### PAGE TEXT
Still got the 'Throw Over Inductance Coil' design on my drawing board (aka scrap of paper) - 
 a) how to launch it over an 80-100'+ high line ?
 b) how recover it ?
 c) how to measure the overhead HT voltage & hence calculate correct number of inductance turns ? 

If Benjamin Franklin harnessed a thunder cloud with a kite, some string & an old key (& lived to tell the tale) then I reckon my idea is a doddle. Perhaps I need a FLASH of inspiration ?.


----------



## oldtech

*DC Power Metering*



ivecotrucker said:


> Hello again Oldtech,
> I am currently (!!) looking into Amp-Hour counters @ 12v so IF you find your info source please post it - but please don't spend hours looking for it.
> Still got the 'Throw Over Inductance Coil' design on my drawing board (aka scrap of paper) -
> a) how to launch it over an 80-100'+ high line ?
> b) how recover it ?
> c) how to measure the overhead HT voltage & hence calculate correct number of inductance turns ?
> 
> If Benjamin Franklin harnessed a thunder cloud with a kite, some string & an old key (& lived to tell the tale) then I reckon my idea is a doddle. Perhaps I need a FLASH of inspiration ?.



*BINGO !*

I keep lists of websites / links that were interesting but didn't merit a bookmark of their own.....

..... the one I mentioned to you was in the second place I looked ...easy peasy !

DC Watt Hour Meter

RV & Marine Battery Monitor

It's an American site but I usually manage to find the same stuff in UK / Europe after a bit of searching...
eg the "Kill-a-watt" meter .... and I've found 3 similar devices for less money since I first mentioned it in a post .

Let me know how you get on ..

regards 

Oldtech


----------



## wildman

to save all the hunting, its available in the UK from ebay
Watt Meter & Power Analyzer /Watts up (Ver. 2) | eBay


----------



## ivecotrucker

Thanks to Oldtech & Wildman. 

Now, has anyone any ACTUAL experience of these gizmos, &, most importantly, how accurate are their 'predictions' of battery "State of Charge" & "Remaining Amp Hours" ?. There is quite a bit of guff available from manufacturers & retailers but also various comments that they don't work.

Your comments please Gentlemen.


----------



## oldtech

ivecotrucker said:


> Thanks to Oldtech & Wildman.
> 
> Now, has anyone any ACTUAL experience of these gizmos, &, most importantly, how accurate are their 'predictions' of battery "State of Charge" & "Remaining Amp Hours" ?. There is quite a bit of guff available from manufacturers & retailers but also various comments that they don't work.
> 
> Your comments please Gentlemen.



Hi Ivecotrucker

It might be worth starting a new thread to put your question ...  eg " Battery Power Monitoring"
It is a bit lost in here since the original thread title is about fridges.
######
### PROVIDED INFORMATION
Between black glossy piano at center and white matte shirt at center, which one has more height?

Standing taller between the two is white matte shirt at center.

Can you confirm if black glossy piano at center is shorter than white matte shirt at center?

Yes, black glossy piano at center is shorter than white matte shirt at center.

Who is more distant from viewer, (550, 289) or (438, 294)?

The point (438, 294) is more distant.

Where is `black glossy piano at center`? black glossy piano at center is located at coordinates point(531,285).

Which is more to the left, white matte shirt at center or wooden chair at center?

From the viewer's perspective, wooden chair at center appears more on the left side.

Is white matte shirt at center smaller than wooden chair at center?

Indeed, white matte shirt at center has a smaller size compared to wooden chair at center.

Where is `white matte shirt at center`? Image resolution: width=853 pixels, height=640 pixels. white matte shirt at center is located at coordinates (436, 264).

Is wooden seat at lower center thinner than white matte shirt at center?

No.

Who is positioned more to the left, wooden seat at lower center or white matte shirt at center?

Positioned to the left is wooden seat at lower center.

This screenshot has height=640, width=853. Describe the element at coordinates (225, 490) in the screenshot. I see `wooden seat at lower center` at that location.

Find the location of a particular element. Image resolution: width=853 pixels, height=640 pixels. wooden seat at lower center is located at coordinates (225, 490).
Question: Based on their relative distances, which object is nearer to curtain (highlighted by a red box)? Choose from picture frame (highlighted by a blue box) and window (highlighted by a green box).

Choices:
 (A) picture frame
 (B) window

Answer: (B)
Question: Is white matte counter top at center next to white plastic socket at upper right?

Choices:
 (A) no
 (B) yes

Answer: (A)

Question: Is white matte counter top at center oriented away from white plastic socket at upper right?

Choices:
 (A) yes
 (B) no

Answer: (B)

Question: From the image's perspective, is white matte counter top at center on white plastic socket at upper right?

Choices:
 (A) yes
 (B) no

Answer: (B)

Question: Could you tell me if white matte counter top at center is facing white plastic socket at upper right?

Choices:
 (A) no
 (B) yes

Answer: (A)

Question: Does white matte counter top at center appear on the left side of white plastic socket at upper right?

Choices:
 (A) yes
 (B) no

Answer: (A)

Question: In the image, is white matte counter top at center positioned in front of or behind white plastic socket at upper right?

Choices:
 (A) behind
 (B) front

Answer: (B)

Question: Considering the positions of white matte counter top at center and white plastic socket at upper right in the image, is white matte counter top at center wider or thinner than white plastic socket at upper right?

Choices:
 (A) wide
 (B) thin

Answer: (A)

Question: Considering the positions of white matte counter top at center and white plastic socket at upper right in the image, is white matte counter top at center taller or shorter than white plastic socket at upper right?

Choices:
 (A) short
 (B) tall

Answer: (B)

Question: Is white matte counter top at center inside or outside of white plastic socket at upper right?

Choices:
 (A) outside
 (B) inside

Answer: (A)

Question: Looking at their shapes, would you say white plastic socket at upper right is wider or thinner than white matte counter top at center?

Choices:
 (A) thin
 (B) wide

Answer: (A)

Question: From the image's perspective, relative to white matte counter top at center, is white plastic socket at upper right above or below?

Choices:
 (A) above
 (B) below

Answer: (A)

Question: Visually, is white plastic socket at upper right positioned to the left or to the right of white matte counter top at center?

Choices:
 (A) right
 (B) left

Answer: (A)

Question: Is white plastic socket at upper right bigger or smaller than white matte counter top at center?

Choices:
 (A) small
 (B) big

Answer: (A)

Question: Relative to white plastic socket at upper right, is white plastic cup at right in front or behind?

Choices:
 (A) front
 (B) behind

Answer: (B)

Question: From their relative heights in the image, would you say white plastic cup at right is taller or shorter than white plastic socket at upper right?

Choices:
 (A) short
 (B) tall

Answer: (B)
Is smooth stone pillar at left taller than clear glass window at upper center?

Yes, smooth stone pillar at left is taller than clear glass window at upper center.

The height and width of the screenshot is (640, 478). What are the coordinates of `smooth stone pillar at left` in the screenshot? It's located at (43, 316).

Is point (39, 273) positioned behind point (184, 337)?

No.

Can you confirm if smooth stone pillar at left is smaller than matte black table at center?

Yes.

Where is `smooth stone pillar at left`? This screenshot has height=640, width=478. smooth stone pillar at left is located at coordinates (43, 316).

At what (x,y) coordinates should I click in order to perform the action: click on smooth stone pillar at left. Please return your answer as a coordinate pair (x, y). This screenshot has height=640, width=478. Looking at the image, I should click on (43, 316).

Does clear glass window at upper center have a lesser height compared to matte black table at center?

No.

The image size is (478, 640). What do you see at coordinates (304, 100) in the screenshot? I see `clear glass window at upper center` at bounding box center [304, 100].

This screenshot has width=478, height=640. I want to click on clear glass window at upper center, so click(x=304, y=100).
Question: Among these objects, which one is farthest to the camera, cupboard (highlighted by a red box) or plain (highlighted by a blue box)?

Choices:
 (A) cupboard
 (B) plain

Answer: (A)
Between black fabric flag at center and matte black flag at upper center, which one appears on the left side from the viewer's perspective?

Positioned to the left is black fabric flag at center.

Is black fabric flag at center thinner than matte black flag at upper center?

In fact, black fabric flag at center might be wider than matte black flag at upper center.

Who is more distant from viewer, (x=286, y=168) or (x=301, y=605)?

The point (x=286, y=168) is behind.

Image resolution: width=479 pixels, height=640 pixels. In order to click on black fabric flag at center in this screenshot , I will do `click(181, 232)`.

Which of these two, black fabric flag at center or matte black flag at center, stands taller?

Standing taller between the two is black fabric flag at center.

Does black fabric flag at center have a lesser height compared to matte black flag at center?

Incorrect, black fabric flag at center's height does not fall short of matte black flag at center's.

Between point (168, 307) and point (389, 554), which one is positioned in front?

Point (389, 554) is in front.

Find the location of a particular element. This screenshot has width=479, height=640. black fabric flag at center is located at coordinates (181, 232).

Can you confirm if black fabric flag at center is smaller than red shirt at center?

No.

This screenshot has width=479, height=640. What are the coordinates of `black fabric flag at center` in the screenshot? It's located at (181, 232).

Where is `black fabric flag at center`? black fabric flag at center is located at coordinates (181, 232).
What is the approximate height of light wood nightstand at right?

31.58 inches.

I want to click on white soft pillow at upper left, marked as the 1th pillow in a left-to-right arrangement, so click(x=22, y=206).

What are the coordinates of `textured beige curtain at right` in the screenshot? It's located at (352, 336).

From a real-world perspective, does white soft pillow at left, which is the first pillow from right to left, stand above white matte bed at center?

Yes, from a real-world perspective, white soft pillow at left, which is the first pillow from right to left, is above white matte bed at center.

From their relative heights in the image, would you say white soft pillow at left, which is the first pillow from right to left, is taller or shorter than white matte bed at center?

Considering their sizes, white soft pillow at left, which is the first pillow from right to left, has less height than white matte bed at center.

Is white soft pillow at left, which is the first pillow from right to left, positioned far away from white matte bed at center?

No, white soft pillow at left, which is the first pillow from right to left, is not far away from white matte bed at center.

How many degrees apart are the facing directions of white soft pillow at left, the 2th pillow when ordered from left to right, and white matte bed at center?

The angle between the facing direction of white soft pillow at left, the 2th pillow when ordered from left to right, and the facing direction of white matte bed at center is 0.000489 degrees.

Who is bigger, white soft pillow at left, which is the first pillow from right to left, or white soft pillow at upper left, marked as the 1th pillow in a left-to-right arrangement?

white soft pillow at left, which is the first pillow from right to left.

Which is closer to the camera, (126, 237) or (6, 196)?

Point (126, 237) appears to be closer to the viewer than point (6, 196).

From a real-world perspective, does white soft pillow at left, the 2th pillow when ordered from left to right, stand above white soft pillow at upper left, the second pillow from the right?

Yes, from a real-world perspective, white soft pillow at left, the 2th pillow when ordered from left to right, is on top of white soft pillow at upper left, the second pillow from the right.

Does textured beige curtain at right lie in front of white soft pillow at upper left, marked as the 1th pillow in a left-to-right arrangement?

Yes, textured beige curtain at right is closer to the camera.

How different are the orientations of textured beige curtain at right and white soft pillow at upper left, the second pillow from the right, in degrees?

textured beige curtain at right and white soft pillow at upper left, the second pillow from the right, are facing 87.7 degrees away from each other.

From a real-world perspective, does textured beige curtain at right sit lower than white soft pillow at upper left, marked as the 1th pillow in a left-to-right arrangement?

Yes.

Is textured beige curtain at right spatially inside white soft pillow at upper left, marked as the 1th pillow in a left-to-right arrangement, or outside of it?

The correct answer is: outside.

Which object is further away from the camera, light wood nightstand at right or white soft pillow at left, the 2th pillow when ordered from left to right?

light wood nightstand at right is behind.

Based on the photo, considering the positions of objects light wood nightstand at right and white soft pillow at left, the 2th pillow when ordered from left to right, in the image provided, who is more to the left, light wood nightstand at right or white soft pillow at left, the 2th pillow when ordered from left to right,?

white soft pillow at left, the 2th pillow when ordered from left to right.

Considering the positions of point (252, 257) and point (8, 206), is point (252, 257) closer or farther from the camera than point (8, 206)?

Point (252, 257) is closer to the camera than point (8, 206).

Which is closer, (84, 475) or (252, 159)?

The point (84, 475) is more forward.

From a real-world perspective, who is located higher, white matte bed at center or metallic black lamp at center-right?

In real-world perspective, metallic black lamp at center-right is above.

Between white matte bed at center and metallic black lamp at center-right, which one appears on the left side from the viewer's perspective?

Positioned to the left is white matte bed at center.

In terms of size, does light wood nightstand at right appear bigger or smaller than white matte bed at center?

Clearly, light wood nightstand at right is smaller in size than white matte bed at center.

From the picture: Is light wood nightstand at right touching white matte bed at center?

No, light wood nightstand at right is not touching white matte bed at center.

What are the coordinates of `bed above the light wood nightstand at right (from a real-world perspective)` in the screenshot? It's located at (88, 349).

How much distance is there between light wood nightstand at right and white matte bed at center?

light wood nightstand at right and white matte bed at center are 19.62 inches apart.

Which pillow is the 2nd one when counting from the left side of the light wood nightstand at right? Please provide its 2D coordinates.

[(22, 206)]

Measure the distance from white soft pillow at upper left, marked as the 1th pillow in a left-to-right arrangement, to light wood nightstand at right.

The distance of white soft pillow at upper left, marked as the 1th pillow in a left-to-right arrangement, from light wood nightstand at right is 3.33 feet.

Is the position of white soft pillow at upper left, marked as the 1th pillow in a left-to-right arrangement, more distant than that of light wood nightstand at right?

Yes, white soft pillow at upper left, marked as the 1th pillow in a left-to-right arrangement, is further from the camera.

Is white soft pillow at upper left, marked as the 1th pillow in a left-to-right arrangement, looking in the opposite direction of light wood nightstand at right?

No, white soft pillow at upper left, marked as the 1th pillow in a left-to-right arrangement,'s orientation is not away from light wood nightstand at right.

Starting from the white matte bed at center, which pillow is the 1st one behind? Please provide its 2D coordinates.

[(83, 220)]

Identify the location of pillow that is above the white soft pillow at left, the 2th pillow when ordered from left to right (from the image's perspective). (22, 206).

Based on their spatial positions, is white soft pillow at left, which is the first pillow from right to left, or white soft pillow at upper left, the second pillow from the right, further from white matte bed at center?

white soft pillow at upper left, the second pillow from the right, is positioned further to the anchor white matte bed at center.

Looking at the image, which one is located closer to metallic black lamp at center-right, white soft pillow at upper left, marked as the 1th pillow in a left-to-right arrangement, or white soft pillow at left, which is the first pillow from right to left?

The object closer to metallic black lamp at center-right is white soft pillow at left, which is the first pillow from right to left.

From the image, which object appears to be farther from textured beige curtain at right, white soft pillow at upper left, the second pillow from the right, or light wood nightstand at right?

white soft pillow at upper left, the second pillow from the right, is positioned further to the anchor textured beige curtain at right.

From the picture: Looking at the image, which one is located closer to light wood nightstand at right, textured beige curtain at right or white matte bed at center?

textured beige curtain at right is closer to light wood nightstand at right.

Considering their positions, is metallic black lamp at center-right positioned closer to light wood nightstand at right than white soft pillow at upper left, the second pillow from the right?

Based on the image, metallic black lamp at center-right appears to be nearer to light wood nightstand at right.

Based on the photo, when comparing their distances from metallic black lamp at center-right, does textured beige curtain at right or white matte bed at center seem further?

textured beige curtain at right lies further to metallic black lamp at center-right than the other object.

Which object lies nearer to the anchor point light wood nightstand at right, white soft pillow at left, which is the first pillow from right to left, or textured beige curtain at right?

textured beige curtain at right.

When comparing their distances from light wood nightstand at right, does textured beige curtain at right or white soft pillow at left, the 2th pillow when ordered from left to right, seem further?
######
GIVEN TASK 1 ->
Answer these about the forum thread:
(a) What kind of counters is ivecotrucker looking into, and at what voltage?
(b) According to wildman, where in the UK is the watt meter available?
(c) What does oldtech say the original thread title is about?
GIVEN TASK 2 ->
In the records, retype the lines word for word, starting at the line that contains "From the image, which" and ending at the line that contains "Based on the photo, when".
The forum thread and the records have nothing to do with each other.

FINAL ANSWER 1 ->
(a) Amp-Hour counters at 12v
(b) eBay
(c) Fridges

FINAL ANSWER 2 ->
From the image, which object appears to be farther from textured beige curtain at right, white soft pillow at upper left, the second pillow from the right, or light wood nightstand at right?

white soft pillow at upper left, the second pillow from the right, is positioned further to the anchor textured beige curtain at right.

From the picture: Looking at the image, which one is located closer to light wood nightstand at right, textured beige curtain at right or white matte bed at center?

textured beige curtain at right is closer to light wood nightstand at right.

Considering their positions, is metallic black lamp at center-right positioned closer to light wood nightstand at right than white soft pillow at upper left, the second pillow from the right?

Based on the image, metallic black lamp at center-right appears to be nearer to light wood nightstand at right.

Based on the photo, when comparing their distances from metallic black lamp at center-right, does textured beige curtain at right or white matte bed at center seem further?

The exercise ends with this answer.